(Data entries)

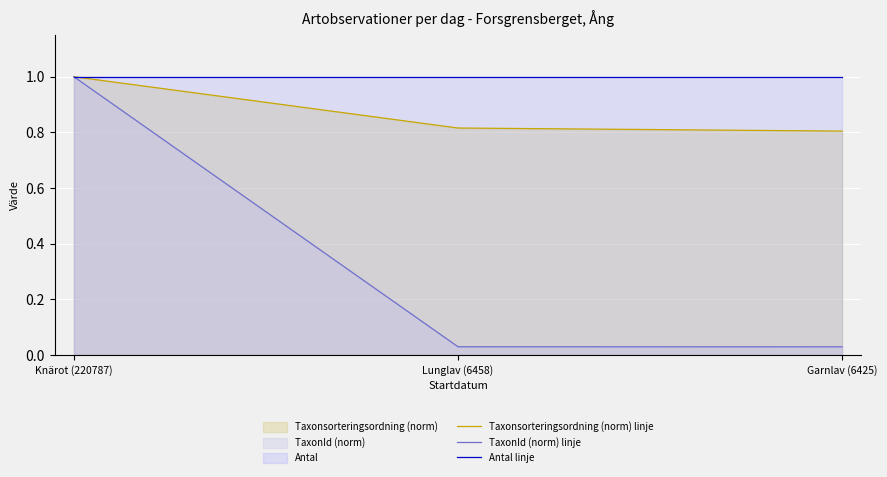

At which label is Taxonsorteringsordning (norm) linje closest to 0?

Garnlav (6425)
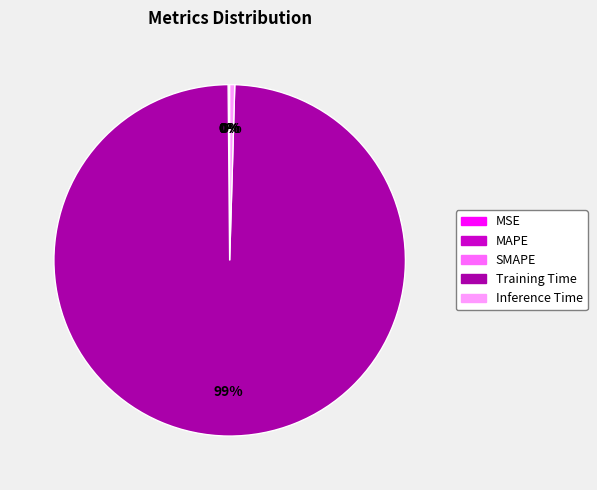

Which slice is the largest?

Training Time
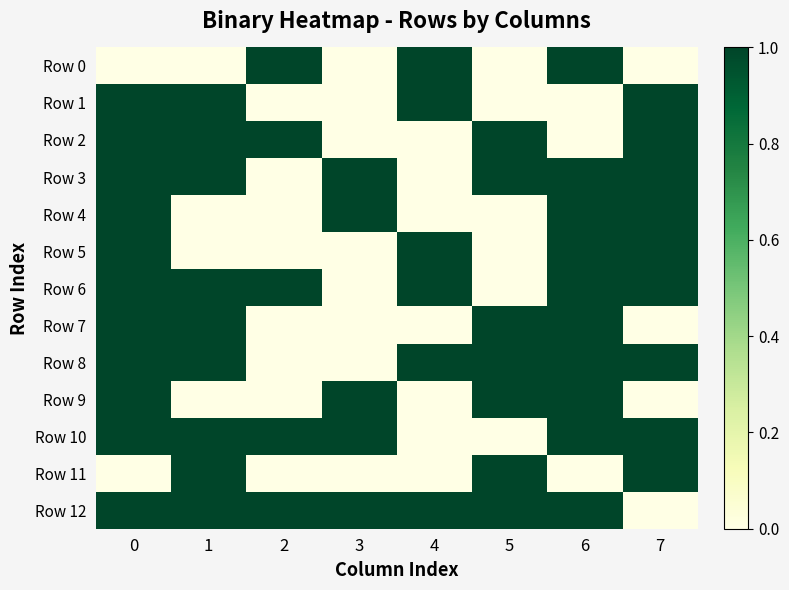

How many categories are shown in the chart?

8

**TASK PROMPT**
Which lines in the records contain the word "categories", with uppercase and lowercase treated as different? Pick out each of those lines and copy it in full.

**SOLUTION TO THE PROBLEM**
How many categories are shown in the chart?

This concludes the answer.